Auf diese Weise haben die Studios Babelsberg bereits in den ersten Jahrzehnten ihr Potential als Attraktion bewusst genutzt und eingesetzt – zunächst durch Verwertung schon vorhandener Ressourcen, dann durch die Eröffnung einer Bildungseinrichtung, die gezielt für Besucher ausgelegt war. Doch erst in den frühen 1990er Jahren brachte man dies auf eine weitere Ebene: Durch die Eröffnung des Filmparks Babelsberg. Dieser zielte nun ganz direkt auf die Unterhaltung der Besucher ab – von der tatsächlichen Filmproduktion in den Studios größtenteils separiert. Wo in früheren Jahren noch die Original-Filmsets besichtigt werden konnten, wird dem Publikum heutzutage eine Kopie präsentiert, die im Stil eines Freizeitparks gestaltet ist. Die Kostüm-Ateliers, Stuntshows, Fahrgeschäfte und Kulissenstädte sind nun zum ersten Mal auf das größtmögliche Publikum zugeschnitten. Einblicke in die Studios und die Dreharbeiten der großen Filme bleiben aber, anders als in den frühen Jahren, verwehrt.
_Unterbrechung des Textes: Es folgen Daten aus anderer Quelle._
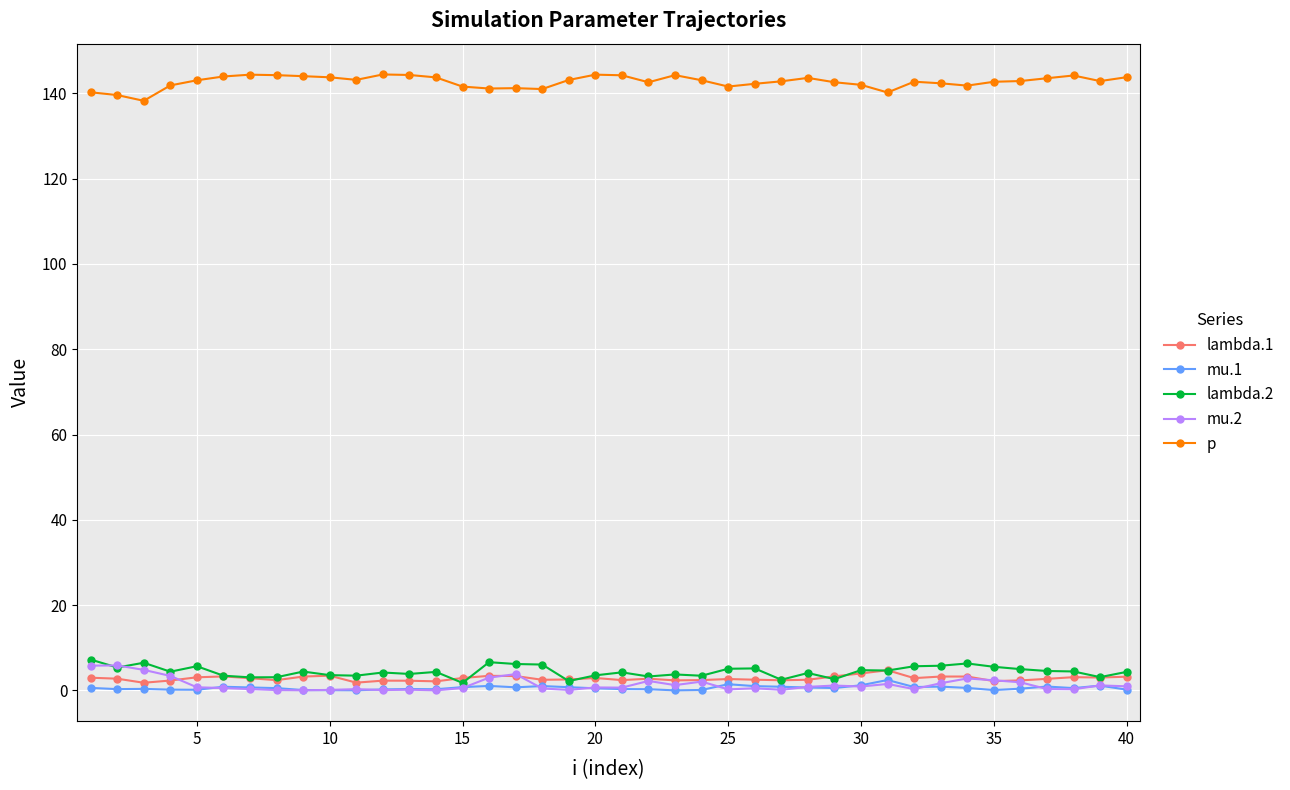

What is the value of the lambda.2 point at the 32nd from the left?

5.7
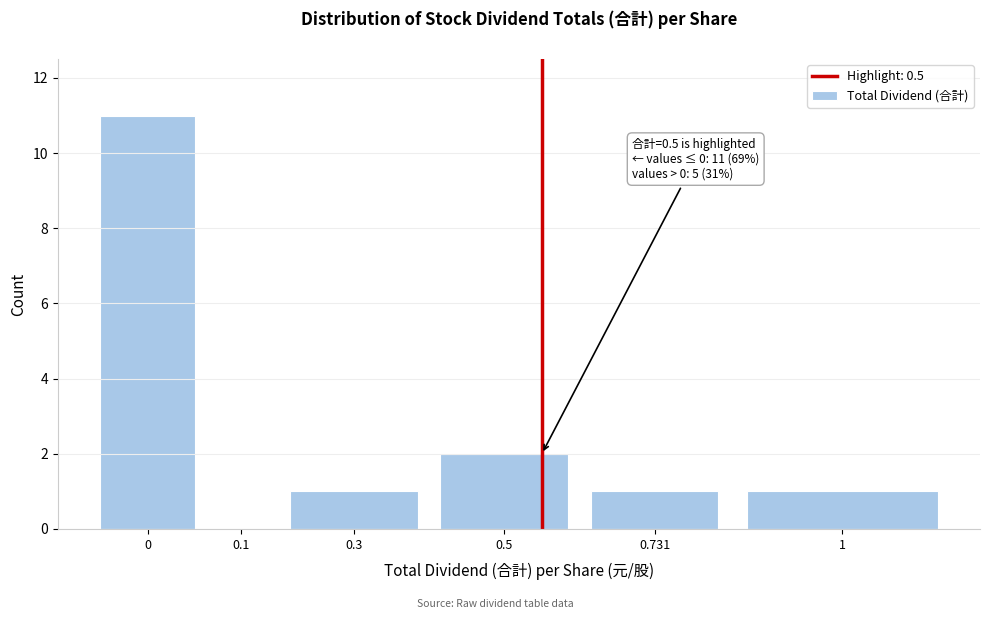

The value at 0.1 is 7. True or false?

False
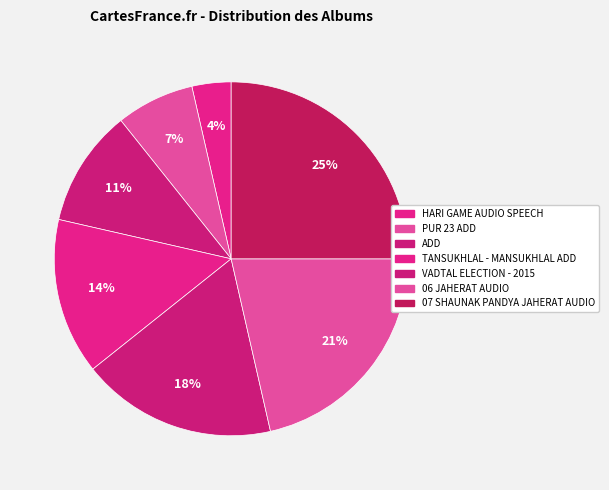

Count the number of slices in the pie.

7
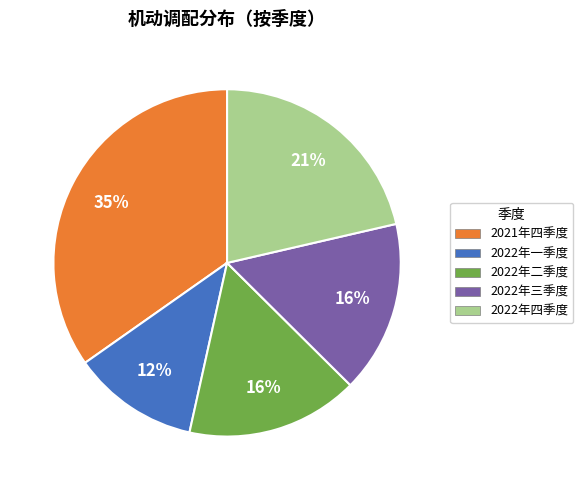

To the nearest percent, what is the average slice percentage?

20%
Damals wie heute sind die Filmstudios Babelsberg also um ihre Außenwirkung als deutsche Filmproduktionsstätte bemüht. Und während sich mit zunehmender Etablierung des Films als Unterhaltungsform Zielgruppe und Öffnungsgrad verschoben, haben die Studios eines aber unbestritten beibehalten: Ihren Status als Attraktion.